[EXERCISE A]
Answer the following questions using the code review comment:
(i) Which property is said to call test_debug()?
(ii) Which function sets `cls.ctl_path` on its own?
(iii) Besides module_init(), what file does the reviewer name as a place for the verification?
[EXERCISE B] Reproduce the stretch of the code review comment from "Should not we give" through "self.ctl_path = self.find_exe(self.builddir)".

[SUPPLIED TEXT]
=-=-=-=-=
Should not we verify it on the upper level, because it is like options
validation? Say, right in options.py or at least in module_init()?

Should not we give an error and don't start testing in the case?

BTW, there is `debug` property, which calls test_debug().

> @@ -861,6 +873,18 @@ def start(self, silent=True, wait=True, wait_load=True, rais=True, args=[],
>          self.admin = CON_SWITCH[self.tests_type]('localhost', port)
>          self.status = 'started'
>  
> +        if not self.ctl_path:
> +            self.ctl_path = self.find_exe(self.builddir)

1. Are there situations, when there is no `ctl_path` value at starting a
   server? So `prepare_args()` call above is incorrect? I don't get the
   trick. I guess `lib/__init__.py` call to `find_exe()` should be
   enough to fill `cls.ctl_path`.
2. `find_exe()` sets `cls.ctl_path` on its own.

> +        if self.disable_schema_upgrade:
> +            version = extract_schema_from_snapshot(self.ctl_path,
> +                                                   self.builddir, self.snapshot_path)
=-=-=-=-=
[MATERIAL PROVIDED]
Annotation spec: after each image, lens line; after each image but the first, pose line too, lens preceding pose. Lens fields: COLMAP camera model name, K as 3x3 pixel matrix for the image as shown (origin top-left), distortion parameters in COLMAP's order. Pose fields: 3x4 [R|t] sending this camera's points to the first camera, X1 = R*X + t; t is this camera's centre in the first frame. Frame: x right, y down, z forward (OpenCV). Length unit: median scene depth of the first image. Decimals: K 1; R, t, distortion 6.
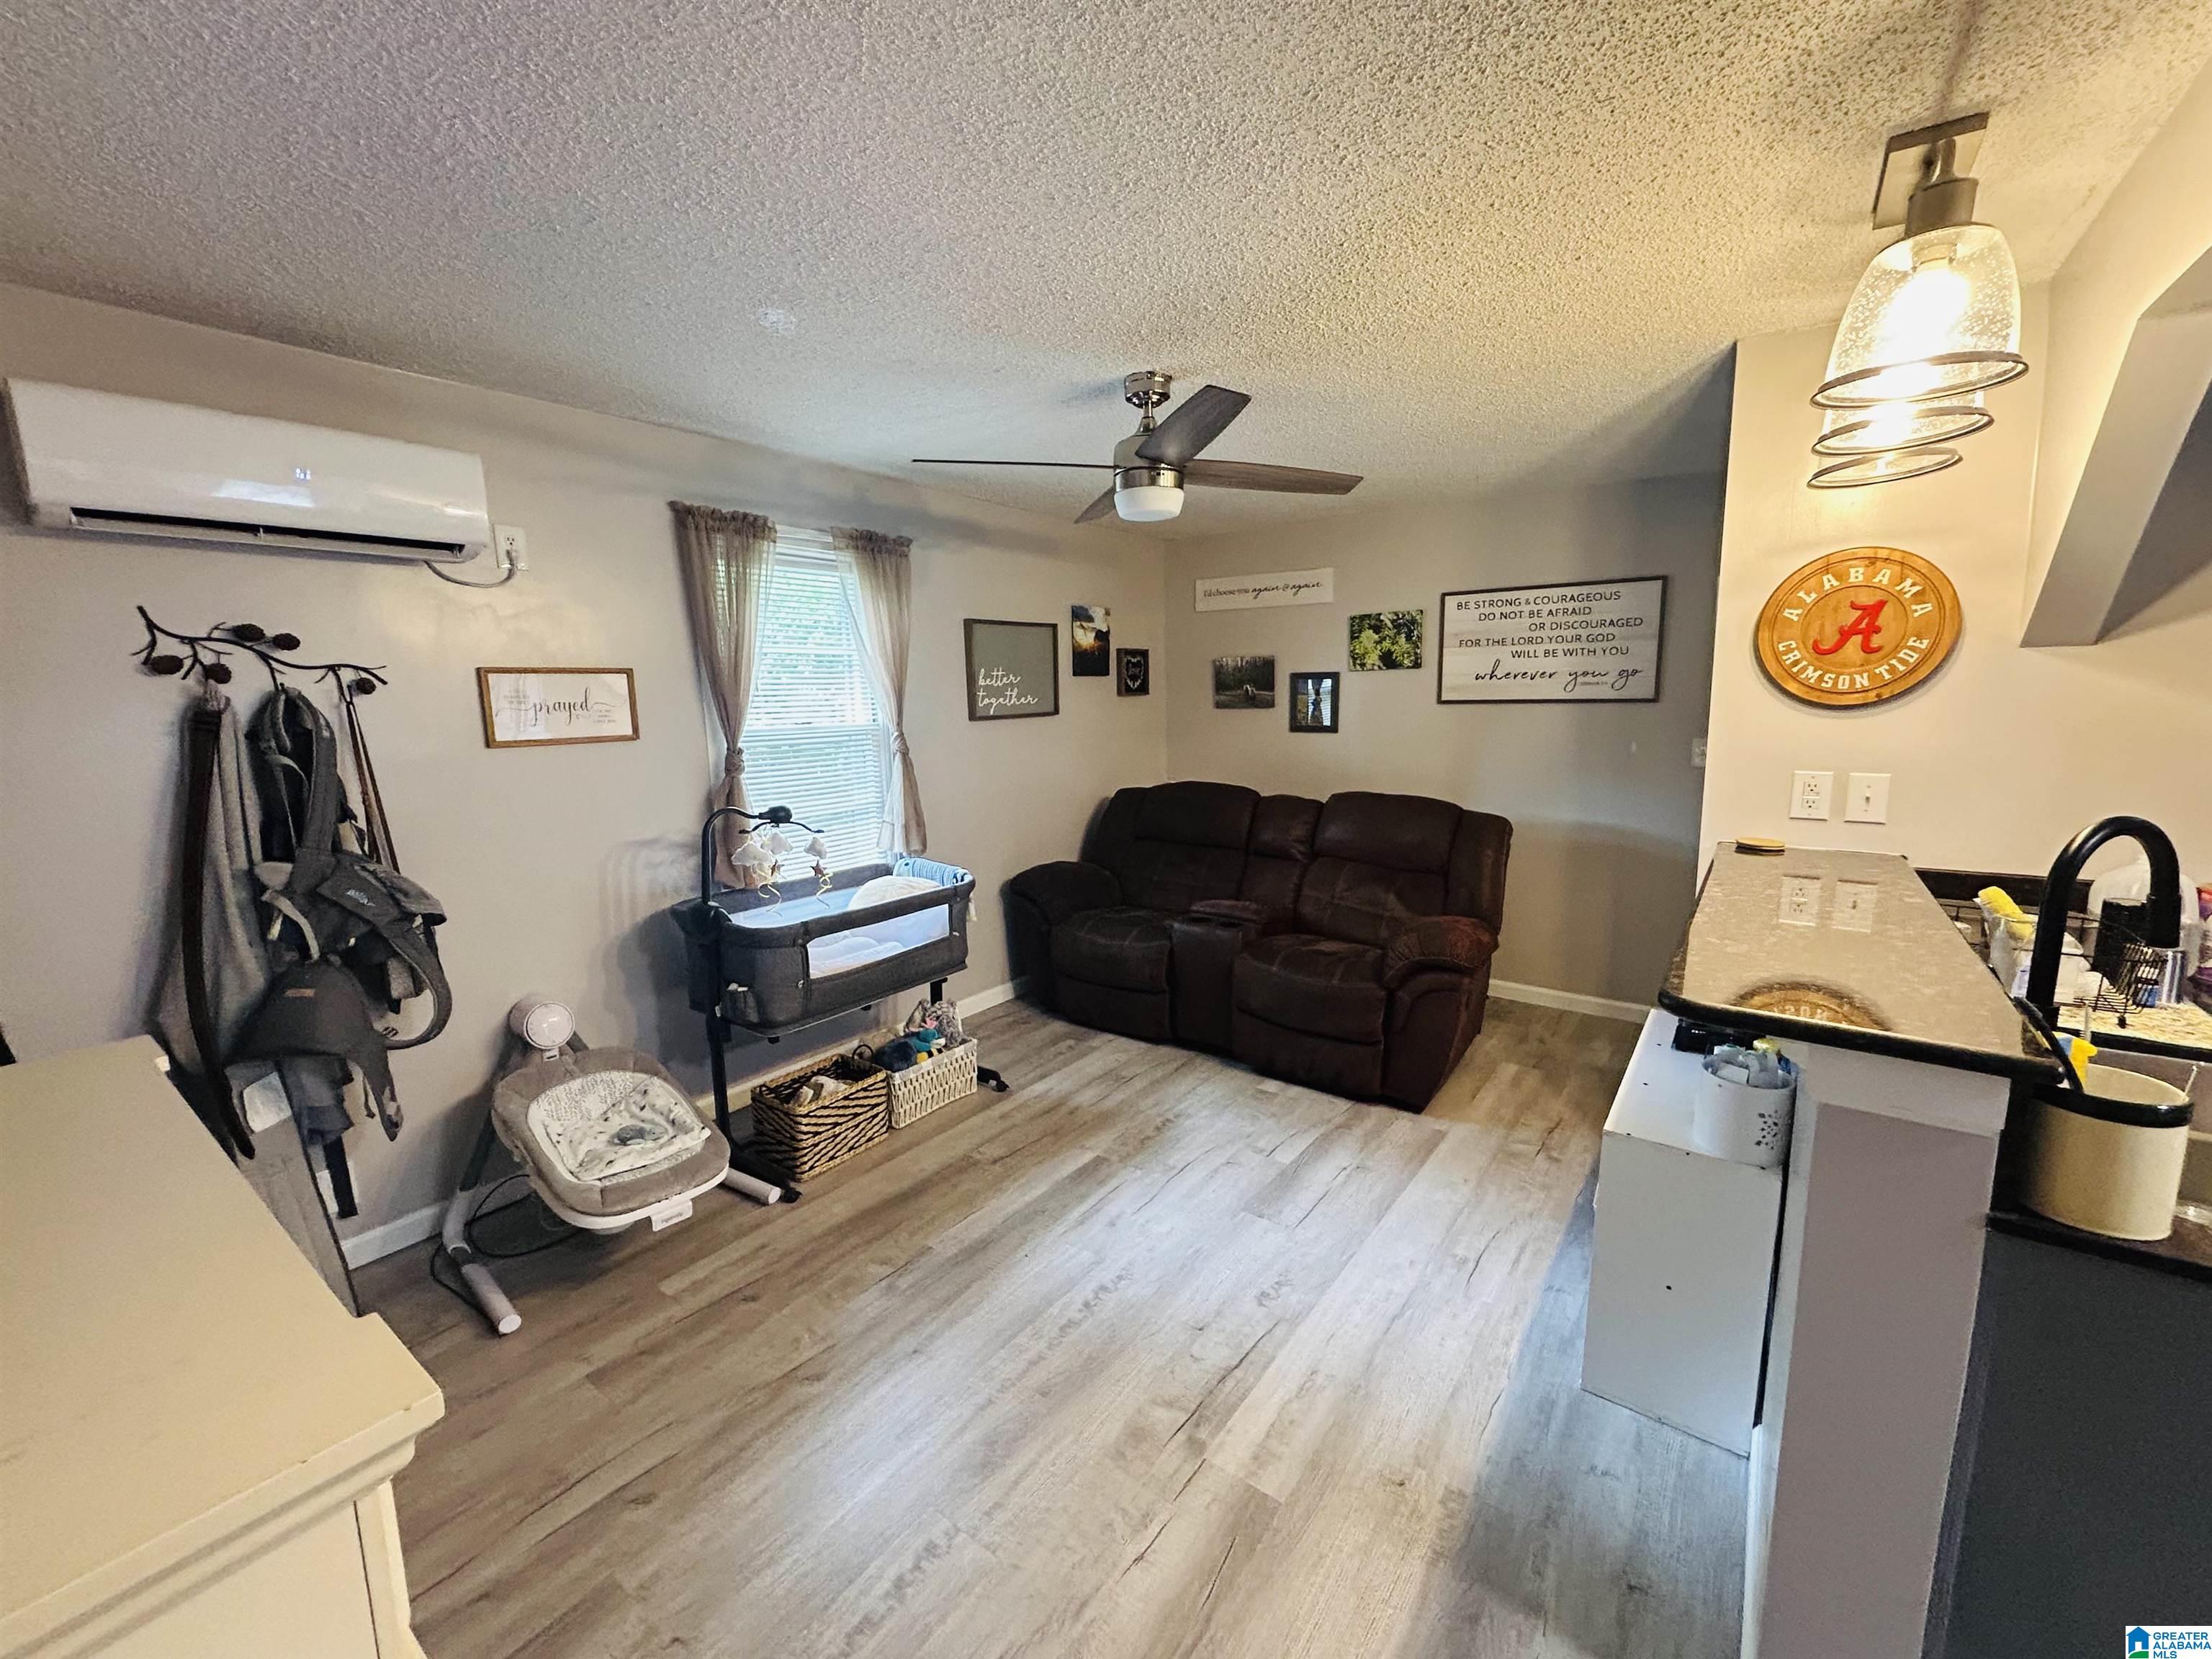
lens RADIAL K [[899.2, 0, 1104.2], [0, 899.2, 834.9], [0, 0, 1]] dist [-0.002963, -0.000496]
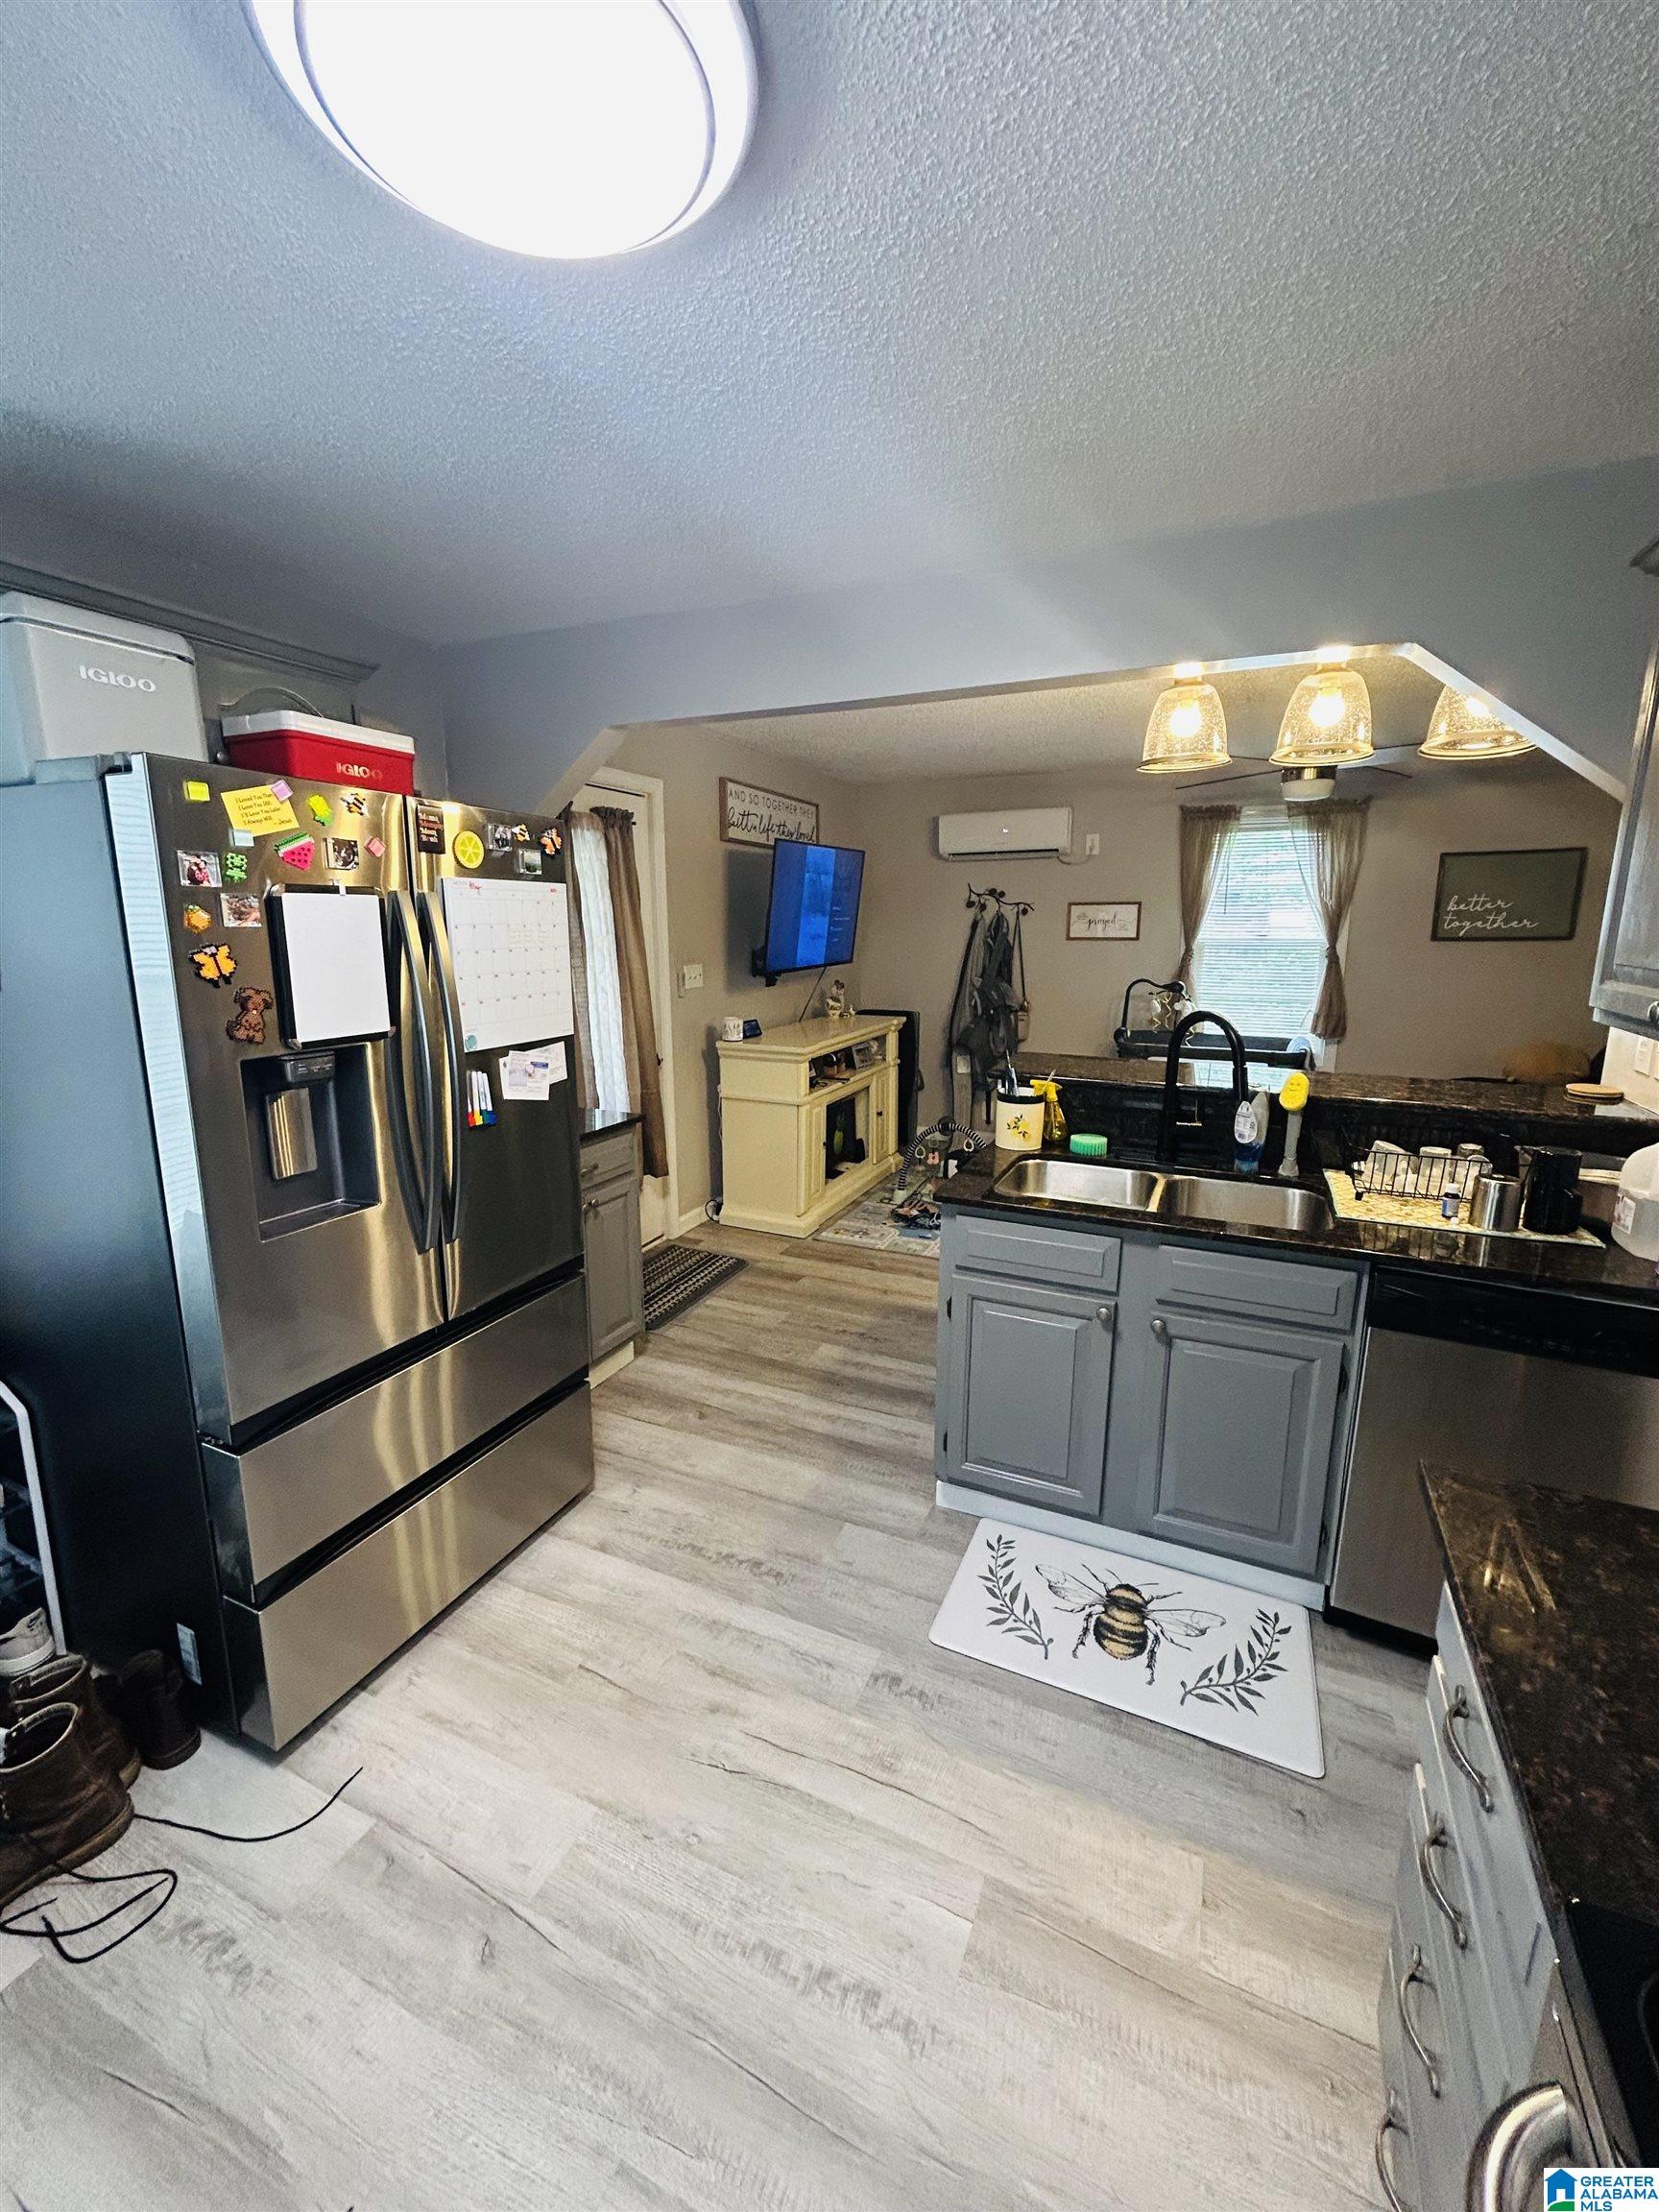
lens RADIAL K [[899.2, 0, 827.4], [0, 899.2, 1100.0], [0, 0, 1]] dist [-0.002963, -0.000496]
pose [[0.208225, 0.203618, -0.956651, 1.161639], [-0.153964, 0.972720, 0.173526, -0.009844], [0.965887, 0.111157, 0.233895, -0.012567]]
=-=-=-=-=
[EXERCISE OUTPUT A]
(i) The `debug` property.
(ii) `find_exe()`.
(iii) options.py.

[EXERCISE OUTPUT B]
Should not we give an error and don't start testing in the case?

BTW, there is `debug` property, which calls test_debug().

> @@ -861,6 +873,18 @@ def start(self, silent=True, wait=True, wait_load=True, rais=True, args=[],
>          self.admin = CON_SWITCH[self.tests_type]('localhost', port)
>          self.status = 'started'
>  
> +        if not self.ctl_path:
> +            self.ctl_path = self.find_exe(self.builddir)